You are as good as the options you have.
One can have a high level of competence but unless one has options, it is difficult to be confident and assertive. When is your ability to negotiate the terms of your employment higher? When you are still interviewing or after you are already an employee? When you are interviewing, you have the option but not the obligation to accept. If you do not like what is on offer, you can walk away without losing anything. Once you have signed up for something, you give up a good chunk of the bargaining power you have.
Competence alone beyond a threshold does not help one get ahead in life, barring exceptional situations. In life we do not get what we deserve, we get what we work for. More importantly we get what we negotiate. Negotiating a better deal is next to impossible unless one can create the perception that better options are available.
As is the case with most things in life, directly stating that you have other options rarely works well. That you have options needs to be communicated indirectly through your body language and other subtle tells. Your body language and confidence subconsciously improve when you have options.
Contrary to romanticized notions of committing to a single option and sticking to it no matter what, one is usually better off exploring other options before making decisions that can affect your life in the long term. The frustration of having consigned oneself to a path based on romanticized notions too early is an unsaid and unexpressed regret that many people have. Observe carefully and you will see this all around you across multiple aspects of life, just because something is not acknowledged openly does not mean that it does not exist. As Taleb says, absence of evidence is not evidence of absence.
Anyone who has spent a respectable amount of time selling will tell you that rejection rarely hurts. You read that right, rejection stings but does not hurt. If you are scared of rejection, you are a rookie salesman. Experienced salesmen worry about false positives, in other words when you believe you have a prospect but the said prospect has no interest in what you have to offer. In such a situation you waste time running behind a mirage which only pulls away further the more you chase.
Experienced salesmen understand the power of NEXT, it is not just the prospect who can NEXT you, you can NEXT prospects too. It is only when you do not exercise the power of NEXT that you end up wasting time. Would you rather be rejected in the second meeting or in the tenth meeting? Rejection is a part of any process that drives you to get better, accept it as reality and spend time generating a long enough prospect list so that you can keep NEXTing prospects who aren’t enthused enough about you.

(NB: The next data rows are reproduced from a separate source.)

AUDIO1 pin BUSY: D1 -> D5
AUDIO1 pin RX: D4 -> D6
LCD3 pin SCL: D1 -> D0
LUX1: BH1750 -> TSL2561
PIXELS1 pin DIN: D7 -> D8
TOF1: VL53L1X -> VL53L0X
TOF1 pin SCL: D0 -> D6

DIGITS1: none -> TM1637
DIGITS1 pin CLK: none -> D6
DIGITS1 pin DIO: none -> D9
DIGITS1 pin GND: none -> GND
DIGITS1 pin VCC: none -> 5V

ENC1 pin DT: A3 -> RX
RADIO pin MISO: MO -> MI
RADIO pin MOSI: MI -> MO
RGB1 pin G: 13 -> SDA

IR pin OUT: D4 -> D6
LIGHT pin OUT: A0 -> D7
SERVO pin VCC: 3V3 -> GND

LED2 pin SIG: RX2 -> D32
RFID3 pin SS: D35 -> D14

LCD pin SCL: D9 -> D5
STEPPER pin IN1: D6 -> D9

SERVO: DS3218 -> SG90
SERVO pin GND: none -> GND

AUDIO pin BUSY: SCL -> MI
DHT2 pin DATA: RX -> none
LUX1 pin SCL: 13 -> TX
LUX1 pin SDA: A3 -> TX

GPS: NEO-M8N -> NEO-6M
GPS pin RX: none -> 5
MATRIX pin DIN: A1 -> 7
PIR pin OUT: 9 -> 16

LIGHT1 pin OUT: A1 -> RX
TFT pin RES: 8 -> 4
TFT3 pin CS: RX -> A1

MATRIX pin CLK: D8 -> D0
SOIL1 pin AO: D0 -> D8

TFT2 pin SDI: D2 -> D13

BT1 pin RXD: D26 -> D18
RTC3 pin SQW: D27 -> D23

The real challenge in sales is the operational part that calls for emotional fortitude. The ability to deal with rejection multiple times in a week and not let that affect your mental state is a very handy skill. Those who have never sold look at the discussions that go on during the sales meetings and go “Hmm, I can do this too”. It takes months of follow up to put multiple decision makers in the same room, at the same time, to meet the “solution experts” from the selling team. These “solution experts” walk away from these meetings thinking the deal happens because of them but they do not know half of what goes on behind the scenes. Out of sight is out of mind.
I spent almost four years doing a few cold calls every other day, it wasn’t pretty. But that is when I built the fortitude needed to build a prospect list, if not for that experience I would have never understood the power of NEXT.
Think this applies to sales alone? Applies to stock pickers too!
The possibility of you chasing higher prices is greater if you have a list of 15 prospective stocks rather than 50 prospective stocks.
When you can walk away from options that are seemingly good but aren’t the best fit for you, only then do you have some semblance of power.